In tempi così critici, molti di noi hanno la tentazione di credere che il problema coincida con la costruzione di un avvenire sicuro, con l’idea di evitare che accada qualche evento che incombe minacciosamente sul domani, con la necessità di sgomberare il passato e il presente in modo da creare futuri per le generazioni a venire. Per restare a contatto con il problema non è necessario avere un rapporto di questo tipo con quel tempo che di solito chiamiamo futuro. A dire il vero, restare a contatto con il problema richiede la capacità di essere veramente nel presente, ma non come un evanescente anello di congiunzione tra passati terribili o idilliaci da un lato e futuri salvifici o apocalittici dall’altro: bisogna essere presenti nel mondo in quanto creature mortali interconnesse in una miriade di configurazioni aperte fatte di luoghi, epoche, questioni e significati.

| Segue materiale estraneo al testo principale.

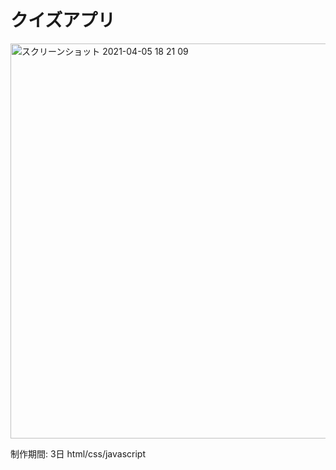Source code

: # クイズアプリ
<img width="632" alt="スクリーンショット 2021-04-05 18 21 09" src="https://user-images.githubusercontent.com/73518765/113559092-c2c72500-963b-11eb-825d-831361257168.png">

制作期間: 3日
html/css/javascript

Donna Haraway – Chthulucene
Staying with the Trouble
We—all of us on Terra—live in disturbing times, mixed-up times, troubling and turbid times. The task is to become capable, with each other in all of our bumptious kinds, of response. Mixed-up times are overflowing with both pain and joy—with vastly unjust patterns of pain and joy, with unnecessary killing of ongoingness but also with necessary resurgence. The task is to make kin in lines of inventive connection as a practice of learning to live and die well with each other in a thick present. Our task is to make trouble, to stir up potent response to devastating events, as well as to settle troubled waters and rebuild quiet places.

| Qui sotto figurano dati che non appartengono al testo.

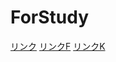 # ForStudy
[リンク](https://r52-jp.github.io/ForStudy/main.html)
[リンクF](https://r52-jp.github.io/ForStudy/Files/EC/F.html)
[リンクK](https://r52-jp.github.io/ForStudy/Files/EC/K.html)

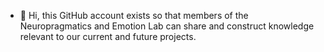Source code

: - 👋 Hi, this GitHub account exists so that members of the Neuropragmatics and Emotion Lab can share and construct knowledge relevant to our current and future projects.

<!---
pell-lab/pell-lab is a ✨ special ✨ repository because its `README.md` (this file) appears on your GitHub profile.
You can click the Preview link to take a look at your changes.
--->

In urgent times, many of us are tempted to address trouble in terms of making an imagined future safe, of stopping something from happening that looms in the future, of clearing away the present and the past in order to make futures for coming generations. Staying with the trouble does not require such a relationship to times called the future. In fact, staying with the trouble requires learning to be truly present, not as a vanishing pivot between awful or edenic pasts and apocalyptic or salvific futures, but as mortal critters entwined in myriad unfinished configurations of places, times, matters, meanings.